- _TASK REQUIREMENTS_: Carry the description of the two-channel valve amplifier further, starting after its last line.

- _PROVIDED PASSAGE_:
## Start
The sensitivity of each channel for an output of 2W is 300mV at balance, which is adequate for use with the majority of stereophonic crystal pick-up heads. This sensitivity has been achieved in spite of the small complement of valve (tube) s by using only a small amount (approximately 6dB) of feedback in each channel. The distortion occurring when a continuous sine-wave signal is applied to the input is about 5 %, but under the normal input conditions of speech or music signals, the level of distortion will be somewhat lower. The amplifier, although not comparable in specification with high-quality equipment, has been found to give most pleasing stereophonic results during listening tests in normal-sized living rooms. The feedback voltage is taken from the secondary winding of the output transformer of each channel and applied to the cathode circuit of the triode section of the ECL82 in that channel.
CIRCUIT DESCRIPTION
Resistors and capacitors appearing in the left-hand channel of the amplifier are numbered 1, 2, 3, etc.; the corresponding components in the right-hand channel are numbered 101, 102, 103, etc.
Input Selector Switch
The input stages of both channels are connected to the 3-way selector switch SA. The switch positions indicated in Fig. 1 provide the following facilities:
(a) Stereophonic reproduction from stereophonic crystal pick-up heads.
(b) Dual-channel monaural reproduction from a monaural pick-up head.
## End
- _DATA SHOWN_:
## Start
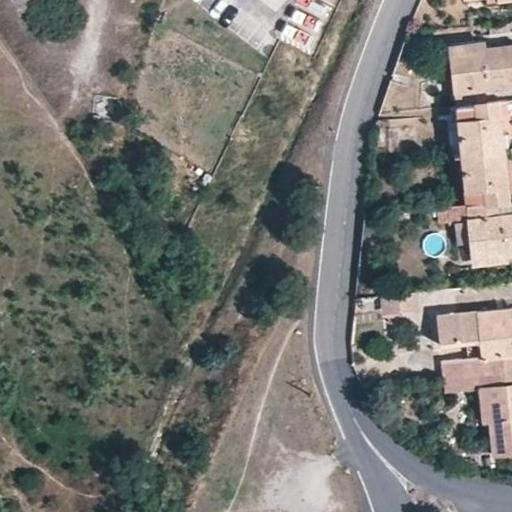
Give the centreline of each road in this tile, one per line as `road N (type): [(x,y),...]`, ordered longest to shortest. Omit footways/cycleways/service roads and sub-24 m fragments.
road 1 (residential): [(379,452),(333,373),(334,238),(346,141),(392,0)]
road 2 (residential): [(485,511),(379,452)]
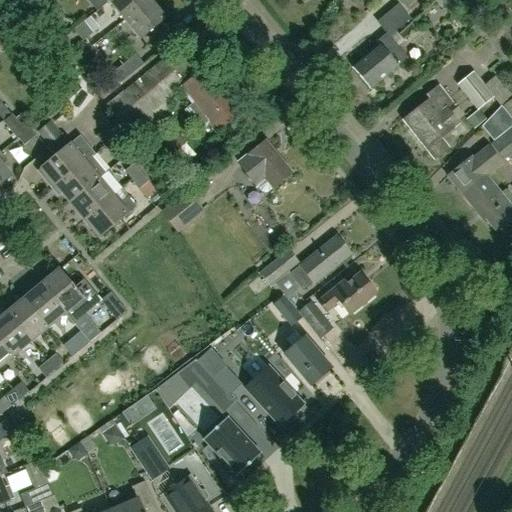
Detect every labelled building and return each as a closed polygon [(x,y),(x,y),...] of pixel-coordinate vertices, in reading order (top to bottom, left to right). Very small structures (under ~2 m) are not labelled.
## End
- _WRITTEN ANSWER_:
In this position, the left-hand pick-up input terminal is ‘live', and both channels are connected in parallel at the input. The input terminal for the right-hand channel of a stereophonic pick-up head is earthed at position b of SA2. If position b of SA3 is earthed instead of being connected to position b of SA1, single-channel reproduction is possible.
(c) Dual-channel monaural reproduction from an FM tuner unit.
The input socket in Fig. 1 is connected for monaural applications. If position c of SA3 is connected to the right-hand input terminal instead of the left-hand terminal, the circuit will be suitable for reproducing stereophonic transmissions. If position c of SA3 is earthed instead of being connected to the input socket, the system gives single-channel monaural reproduction from an FM tuner unit.
Input Stage
The triode section of one ECL82 is used in the first stage of each channel for voltage amplification, providing a stage gain of about 50 times. A volume control RV1 (RV101) is included in the grid circuit of the triode section. A simple tone-control network, consisting of the components RV2 and C1 (RV102 and C101) is also incorporated in this grid circuit. The control provides continuously variable treble cut and, with full application of RV2 (RV102), gives at least 20dB cut at 10KHz. Dual-ganged potentiometers are used in the prototype for the volume control components RV1 and RV101 and also for the tone-control components RV2 and RV102 so that equal adjustments can be made simultaneously to both channels. It may be found more convenient to use dual-concentric potentiometers for the volume and tone controls because these also allow separate adjustments to be made to the channels.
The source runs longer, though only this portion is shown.